(課題内容):
日活創業の文章のうち、「今年、2012年は「日活」創業から100年になるそうだ。」を含む語句で始まり「そこで宋慶齢と結婚している。」で終わる部分を、「孫文」をすべて「孫中山」に改めて書き出すこと。
━━━━━ 提示文 ━━━━━
今年、2012年は「日活」創業から100年になるそうだ。
「日活」と言われてもピンとこない若者もいるかもしれませんね。
1912年(大正元年)9月に四つの活動写真会社が合併して、「日本活動写真株式会社」(略称・日活)という日本初の大手映画会社が誕生した。
(この年の7月末に明治天皇が崩御して明治45年から大正元年に変わった)
初代社長には四社のひとつ、M・パテー商会の社長だった「梅屋庄吉」氏が就任した。
この辺の事情は佐藤忠男氏の労作
「日本映画史」(全4巻・岩波書店)に記述されている。
梅屋庄吉氏については近年大きく取り上げられている。
長崎出身の実業家で写真業と活動写真で財を成し、孫文たちの中国近代化運動を資金的に援助したり、孫文の日本亡命時には自宅に匿い、孫文はそこで宋慶齢と結婚している。
孫文は中国(大陸でも台湾でも)では「国父」と称されていて、宋慶齢は後に中国共産党副主席にまでなっているのだ。
昨年2011年は1911年の「辛亥革命」から100年ということで、ジャッキー・チェンが「1911」という映画を公開して話題になった。
━━━━━ 記録抜粋 ━━━━━
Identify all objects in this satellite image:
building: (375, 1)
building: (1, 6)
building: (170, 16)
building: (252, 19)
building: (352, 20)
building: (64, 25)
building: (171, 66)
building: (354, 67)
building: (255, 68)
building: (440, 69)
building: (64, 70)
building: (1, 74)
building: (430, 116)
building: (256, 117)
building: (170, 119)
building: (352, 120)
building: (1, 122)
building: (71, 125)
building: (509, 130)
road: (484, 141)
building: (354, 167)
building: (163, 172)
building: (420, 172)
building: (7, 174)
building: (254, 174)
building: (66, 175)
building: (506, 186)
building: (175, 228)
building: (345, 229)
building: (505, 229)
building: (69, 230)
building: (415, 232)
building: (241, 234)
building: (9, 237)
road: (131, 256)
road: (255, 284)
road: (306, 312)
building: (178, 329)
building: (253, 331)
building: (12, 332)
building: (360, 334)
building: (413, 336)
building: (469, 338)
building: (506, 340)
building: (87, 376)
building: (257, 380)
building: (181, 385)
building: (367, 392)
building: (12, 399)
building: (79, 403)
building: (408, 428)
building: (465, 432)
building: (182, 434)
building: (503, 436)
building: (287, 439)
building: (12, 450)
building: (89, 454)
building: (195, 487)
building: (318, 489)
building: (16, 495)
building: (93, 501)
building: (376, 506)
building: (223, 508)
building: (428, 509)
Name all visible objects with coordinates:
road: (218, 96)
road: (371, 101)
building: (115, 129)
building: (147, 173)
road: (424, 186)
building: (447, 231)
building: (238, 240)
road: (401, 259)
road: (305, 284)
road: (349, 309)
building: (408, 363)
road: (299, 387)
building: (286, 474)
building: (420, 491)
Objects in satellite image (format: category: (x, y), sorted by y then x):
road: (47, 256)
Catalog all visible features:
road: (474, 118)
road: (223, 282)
━━━━━
(解答):
今年、2012年は「日活」創業から100年になるそうだ。
「日活」と言われてもピンとこない若者もいるかもしれませんね。
1912年(大正元年)9月に四つの活動写真会社が合併して、「日本活動写真株式会社」(略称・日活)という日本初の大手映画会社が誕生した。
(この年の7月末に明治天皇が崩御して明治45年から大正元年に変わった)
初代社長には四社のひとつ、M・パテー商会の社長だった「梅屋庄吉」氏が就任した。
この辺の事情は佐藤忠男氏の労作
「日本映画史」(全4巻・岩波書店)に記述されている。
梅屋庄吉氏については近年大きく取り上げられている。
長崎出身の実業家で写真業と活動写真で財を成し、孫中山たちの中国近代化運動を資金的に援助したり、孫中山の日本亡命時には自宅に匿い、孫中山はそこで宋慶齢と結婚している。